> Exercise directions:
Lines in the listing below containing the string "into" are to be identified and copied.

#### Material supplied ####

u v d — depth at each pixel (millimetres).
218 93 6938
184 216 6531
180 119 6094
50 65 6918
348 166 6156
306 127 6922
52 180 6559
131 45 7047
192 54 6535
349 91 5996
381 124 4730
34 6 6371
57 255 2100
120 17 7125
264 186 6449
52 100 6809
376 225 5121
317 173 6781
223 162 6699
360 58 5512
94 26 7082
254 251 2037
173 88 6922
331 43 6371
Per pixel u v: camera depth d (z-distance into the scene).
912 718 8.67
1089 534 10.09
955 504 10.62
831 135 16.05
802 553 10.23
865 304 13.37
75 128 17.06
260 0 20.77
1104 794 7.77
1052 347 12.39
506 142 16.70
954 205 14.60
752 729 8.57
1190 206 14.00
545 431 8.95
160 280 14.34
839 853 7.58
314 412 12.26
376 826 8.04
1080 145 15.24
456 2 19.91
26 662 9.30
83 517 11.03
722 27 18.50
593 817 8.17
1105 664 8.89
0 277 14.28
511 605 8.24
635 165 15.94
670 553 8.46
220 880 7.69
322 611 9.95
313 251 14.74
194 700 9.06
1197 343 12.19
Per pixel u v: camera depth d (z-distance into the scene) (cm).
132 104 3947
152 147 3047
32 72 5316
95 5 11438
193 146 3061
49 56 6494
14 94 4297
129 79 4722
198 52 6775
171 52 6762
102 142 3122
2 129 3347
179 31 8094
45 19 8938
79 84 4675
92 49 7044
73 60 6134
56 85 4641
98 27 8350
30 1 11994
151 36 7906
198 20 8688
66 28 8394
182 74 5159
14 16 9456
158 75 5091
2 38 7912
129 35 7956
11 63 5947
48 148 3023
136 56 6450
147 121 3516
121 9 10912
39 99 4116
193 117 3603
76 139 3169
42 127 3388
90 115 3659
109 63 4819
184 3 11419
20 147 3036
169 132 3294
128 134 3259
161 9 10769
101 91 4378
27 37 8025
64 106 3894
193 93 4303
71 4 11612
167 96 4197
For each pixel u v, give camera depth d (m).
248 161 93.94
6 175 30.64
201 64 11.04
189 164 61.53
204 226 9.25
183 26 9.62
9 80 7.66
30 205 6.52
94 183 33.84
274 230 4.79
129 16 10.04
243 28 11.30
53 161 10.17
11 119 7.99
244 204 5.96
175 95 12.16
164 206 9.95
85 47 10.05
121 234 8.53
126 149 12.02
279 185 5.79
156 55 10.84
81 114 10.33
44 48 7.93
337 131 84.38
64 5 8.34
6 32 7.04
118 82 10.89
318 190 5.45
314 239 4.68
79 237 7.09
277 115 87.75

####
#### Material supplied ####

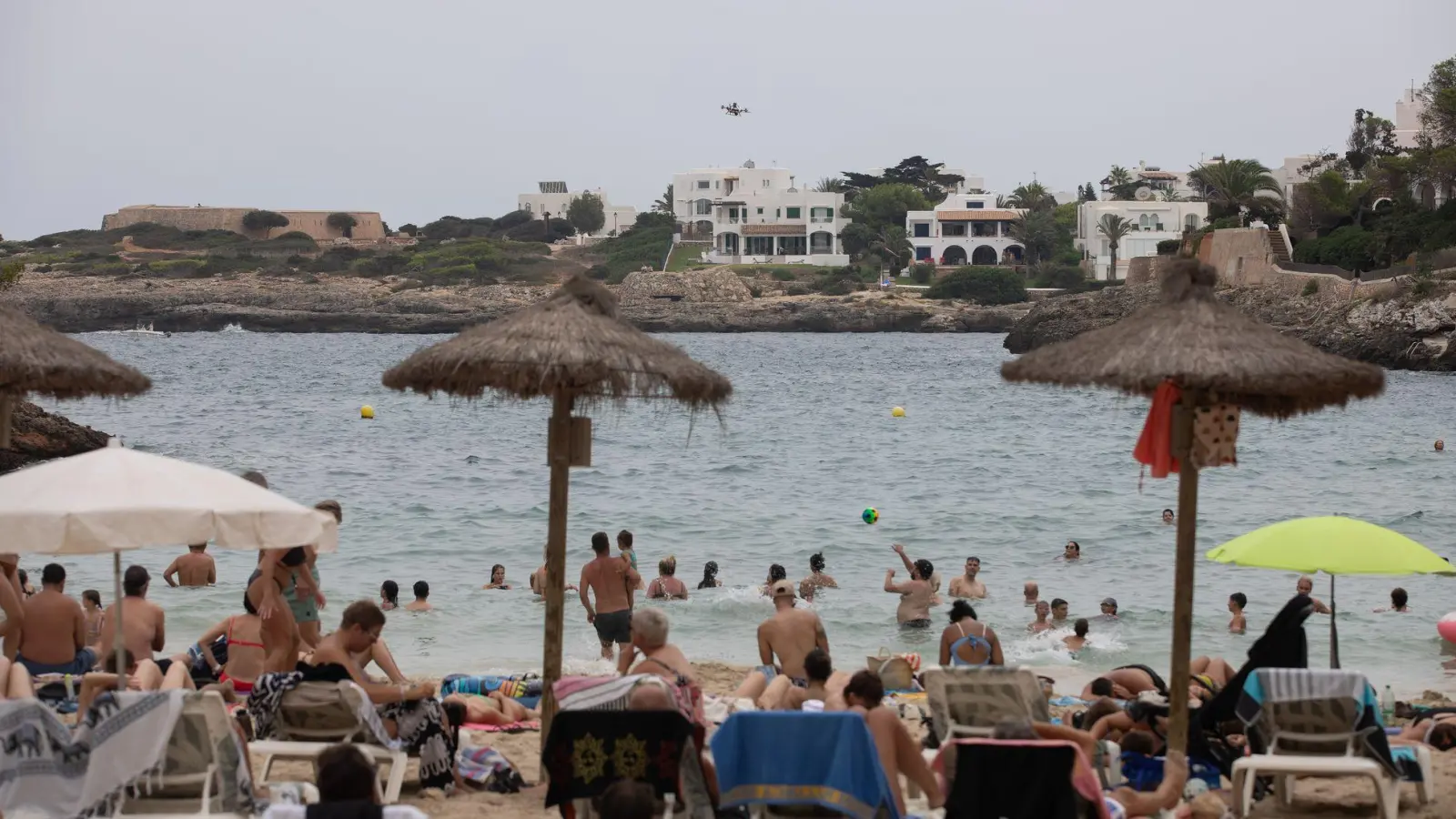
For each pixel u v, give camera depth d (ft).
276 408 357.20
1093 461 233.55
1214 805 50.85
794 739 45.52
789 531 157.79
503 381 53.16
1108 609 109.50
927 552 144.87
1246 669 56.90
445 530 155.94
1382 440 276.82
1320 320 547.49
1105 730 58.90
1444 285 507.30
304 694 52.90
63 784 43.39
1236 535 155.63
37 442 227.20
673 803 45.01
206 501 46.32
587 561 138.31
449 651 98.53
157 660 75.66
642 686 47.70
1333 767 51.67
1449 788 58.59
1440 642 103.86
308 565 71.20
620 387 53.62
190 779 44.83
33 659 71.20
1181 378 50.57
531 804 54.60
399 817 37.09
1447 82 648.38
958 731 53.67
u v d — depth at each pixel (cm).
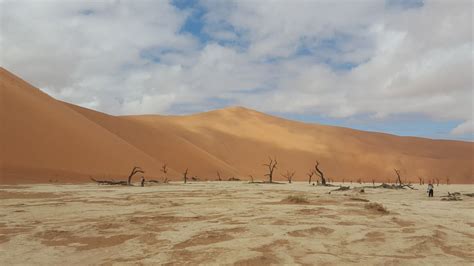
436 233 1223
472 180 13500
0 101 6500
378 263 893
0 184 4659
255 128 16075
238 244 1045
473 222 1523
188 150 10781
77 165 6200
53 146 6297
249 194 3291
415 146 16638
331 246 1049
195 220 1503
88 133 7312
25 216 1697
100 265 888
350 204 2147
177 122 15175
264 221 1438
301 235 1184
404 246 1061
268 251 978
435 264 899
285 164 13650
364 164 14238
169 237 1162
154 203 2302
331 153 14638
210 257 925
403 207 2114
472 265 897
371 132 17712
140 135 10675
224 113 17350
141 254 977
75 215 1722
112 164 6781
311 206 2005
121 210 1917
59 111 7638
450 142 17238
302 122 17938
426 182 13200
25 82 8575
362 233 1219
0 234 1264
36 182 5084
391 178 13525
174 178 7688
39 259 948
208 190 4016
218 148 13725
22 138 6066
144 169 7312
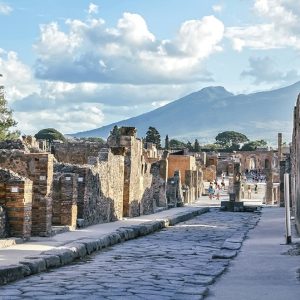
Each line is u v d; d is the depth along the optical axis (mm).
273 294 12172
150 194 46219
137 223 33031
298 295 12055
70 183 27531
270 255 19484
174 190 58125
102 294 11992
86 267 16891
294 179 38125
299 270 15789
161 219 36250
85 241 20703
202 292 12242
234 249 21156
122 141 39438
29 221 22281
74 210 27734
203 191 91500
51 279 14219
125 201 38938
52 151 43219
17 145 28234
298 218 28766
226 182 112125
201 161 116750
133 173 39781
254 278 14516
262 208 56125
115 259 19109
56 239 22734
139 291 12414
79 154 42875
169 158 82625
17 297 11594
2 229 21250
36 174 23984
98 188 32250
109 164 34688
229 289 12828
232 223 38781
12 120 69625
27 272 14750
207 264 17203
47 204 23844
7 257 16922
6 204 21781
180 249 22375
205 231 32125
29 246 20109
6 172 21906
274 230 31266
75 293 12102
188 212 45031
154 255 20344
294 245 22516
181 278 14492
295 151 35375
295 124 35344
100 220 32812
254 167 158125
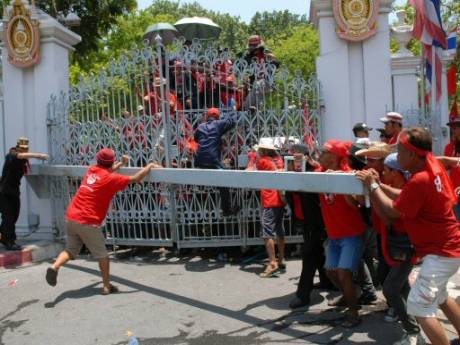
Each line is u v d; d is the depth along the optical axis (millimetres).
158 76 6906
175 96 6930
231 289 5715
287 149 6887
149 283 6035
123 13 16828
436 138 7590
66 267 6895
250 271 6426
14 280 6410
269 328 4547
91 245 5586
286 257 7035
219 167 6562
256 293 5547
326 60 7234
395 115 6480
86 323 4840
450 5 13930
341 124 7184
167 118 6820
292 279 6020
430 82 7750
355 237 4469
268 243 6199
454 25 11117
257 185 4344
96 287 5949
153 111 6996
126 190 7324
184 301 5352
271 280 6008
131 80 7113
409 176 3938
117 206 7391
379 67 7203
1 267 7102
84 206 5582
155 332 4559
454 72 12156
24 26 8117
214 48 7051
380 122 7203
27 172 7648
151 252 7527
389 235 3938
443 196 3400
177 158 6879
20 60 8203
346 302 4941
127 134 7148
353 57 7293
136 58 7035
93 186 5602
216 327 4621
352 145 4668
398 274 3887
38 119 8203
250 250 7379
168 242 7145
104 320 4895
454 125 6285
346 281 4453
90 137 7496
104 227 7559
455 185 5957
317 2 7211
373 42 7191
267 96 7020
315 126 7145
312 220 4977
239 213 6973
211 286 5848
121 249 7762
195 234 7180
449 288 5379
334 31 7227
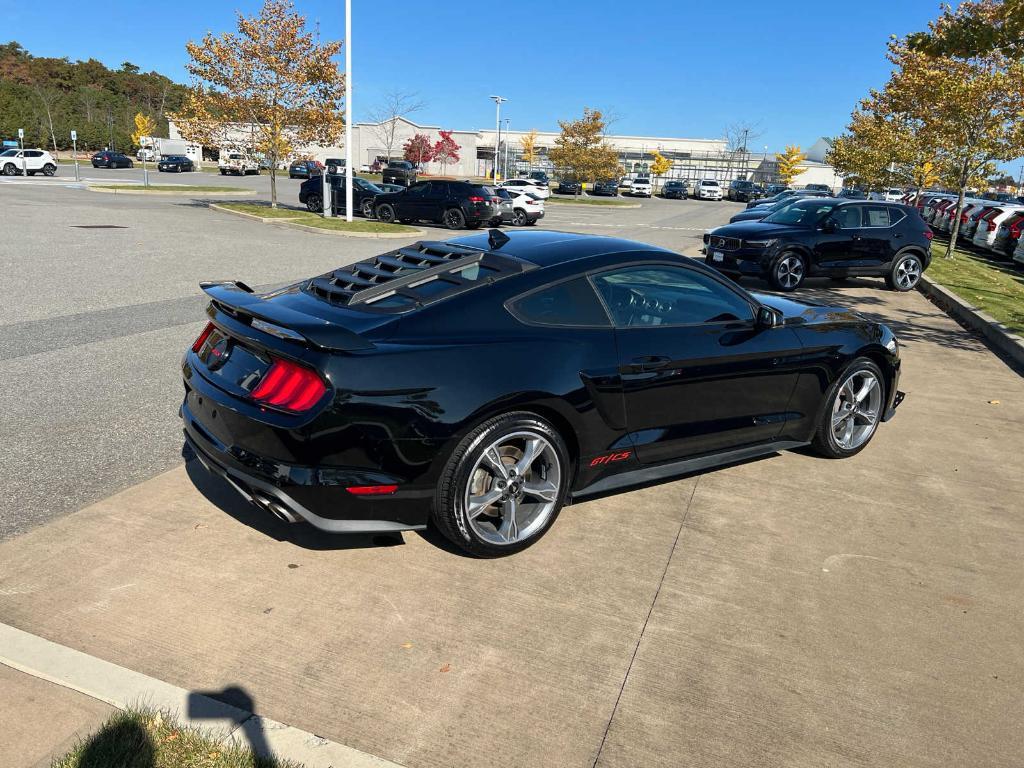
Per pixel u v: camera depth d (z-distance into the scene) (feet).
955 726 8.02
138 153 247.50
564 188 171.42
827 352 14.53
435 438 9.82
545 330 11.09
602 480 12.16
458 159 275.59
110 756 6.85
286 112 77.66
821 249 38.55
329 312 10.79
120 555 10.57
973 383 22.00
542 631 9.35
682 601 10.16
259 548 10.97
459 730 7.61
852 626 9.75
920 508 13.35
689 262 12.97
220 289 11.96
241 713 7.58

####
#### Material supplied ####

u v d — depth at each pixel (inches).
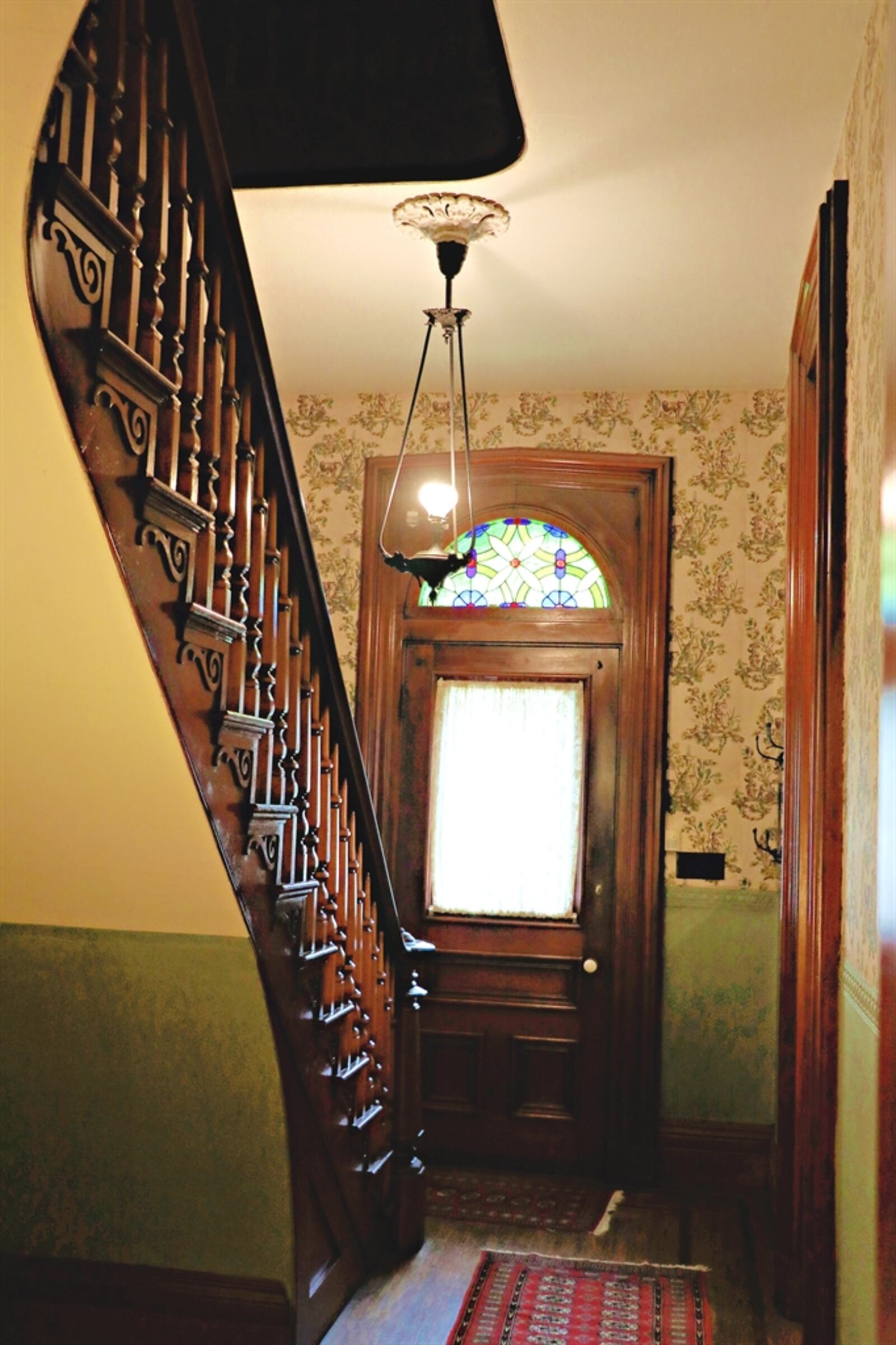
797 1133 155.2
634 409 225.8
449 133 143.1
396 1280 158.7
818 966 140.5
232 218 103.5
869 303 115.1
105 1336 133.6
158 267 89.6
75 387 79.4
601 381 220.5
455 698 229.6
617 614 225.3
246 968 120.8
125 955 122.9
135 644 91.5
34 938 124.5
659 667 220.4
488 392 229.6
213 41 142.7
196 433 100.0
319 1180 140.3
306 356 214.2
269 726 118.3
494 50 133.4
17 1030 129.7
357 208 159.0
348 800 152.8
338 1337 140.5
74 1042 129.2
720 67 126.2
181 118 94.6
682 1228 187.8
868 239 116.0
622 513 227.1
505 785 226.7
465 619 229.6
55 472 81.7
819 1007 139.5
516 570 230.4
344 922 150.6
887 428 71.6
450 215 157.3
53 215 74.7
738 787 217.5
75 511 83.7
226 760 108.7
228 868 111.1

####

> Written response:
Per pixel u v: camera depth d (z-distance into the scene).
Per pixel u v: camera depth d (z-distance into the scene) (cm).
Per pixel u v: camera depth d (z-distance into the scene) (feet).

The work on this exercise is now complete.